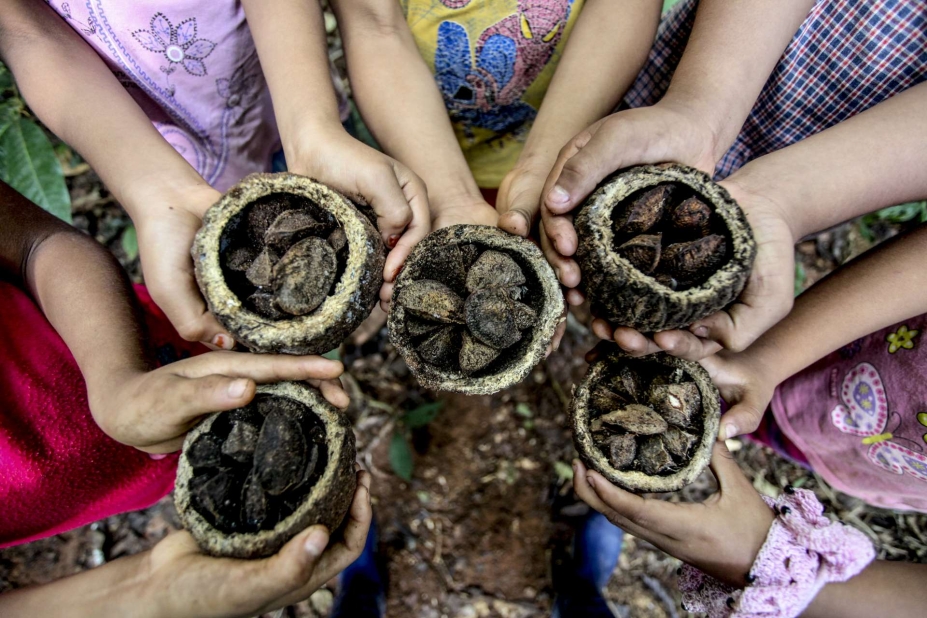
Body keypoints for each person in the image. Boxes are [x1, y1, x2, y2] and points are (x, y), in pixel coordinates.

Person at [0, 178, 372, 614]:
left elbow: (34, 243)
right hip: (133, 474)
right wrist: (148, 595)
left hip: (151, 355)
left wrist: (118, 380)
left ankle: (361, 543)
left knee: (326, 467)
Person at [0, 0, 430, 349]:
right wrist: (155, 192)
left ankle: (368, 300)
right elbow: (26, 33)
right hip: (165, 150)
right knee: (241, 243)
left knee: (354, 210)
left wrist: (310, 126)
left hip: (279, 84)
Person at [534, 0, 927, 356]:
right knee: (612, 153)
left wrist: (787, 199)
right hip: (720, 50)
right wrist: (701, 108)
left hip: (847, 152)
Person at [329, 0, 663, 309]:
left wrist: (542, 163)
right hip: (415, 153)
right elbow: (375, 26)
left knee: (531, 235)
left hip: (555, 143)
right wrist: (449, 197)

================

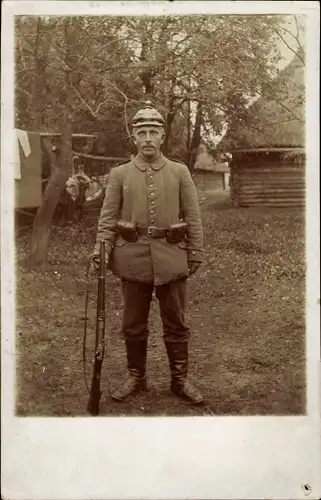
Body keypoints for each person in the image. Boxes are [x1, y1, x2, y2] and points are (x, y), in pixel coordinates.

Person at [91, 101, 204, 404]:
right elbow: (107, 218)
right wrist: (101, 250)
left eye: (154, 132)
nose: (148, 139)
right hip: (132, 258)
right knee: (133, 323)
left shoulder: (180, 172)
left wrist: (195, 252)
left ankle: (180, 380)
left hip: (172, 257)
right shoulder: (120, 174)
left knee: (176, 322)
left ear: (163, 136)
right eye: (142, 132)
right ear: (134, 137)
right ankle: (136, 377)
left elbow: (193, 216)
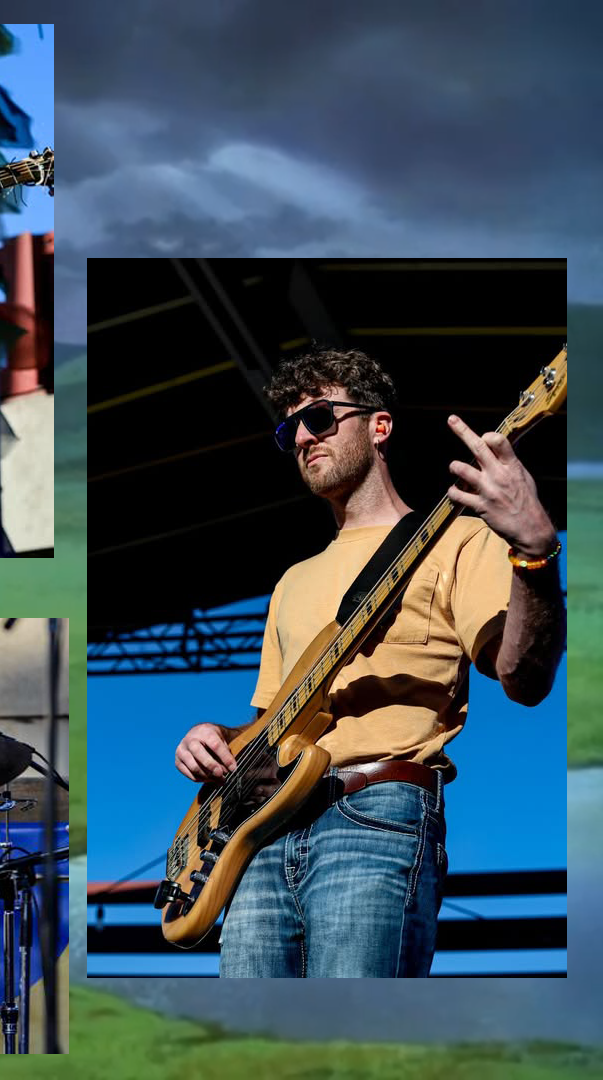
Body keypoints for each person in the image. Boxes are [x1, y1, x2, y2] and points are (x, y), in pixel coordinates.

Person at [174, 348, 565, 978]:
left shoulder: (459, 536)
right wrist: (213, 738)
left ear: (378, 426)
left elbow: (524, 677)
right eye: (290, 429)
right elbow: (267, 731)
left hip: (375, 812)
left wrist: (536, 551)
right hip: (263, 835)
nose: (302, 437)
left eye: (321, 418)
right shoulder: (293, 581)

================

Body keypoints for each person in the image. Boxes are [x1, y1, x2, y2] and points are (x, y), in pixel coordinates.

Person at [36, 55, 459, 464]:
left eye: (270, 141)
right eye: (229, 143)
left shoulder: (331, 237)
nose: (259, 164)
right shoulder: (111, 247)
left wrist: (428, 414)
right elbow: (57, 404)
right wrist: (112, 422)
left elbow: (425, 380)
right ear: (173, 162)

================

#### Work instructions:
Write only the number of lines in the data where the word "knee" occurs.

#### Output of the task:
7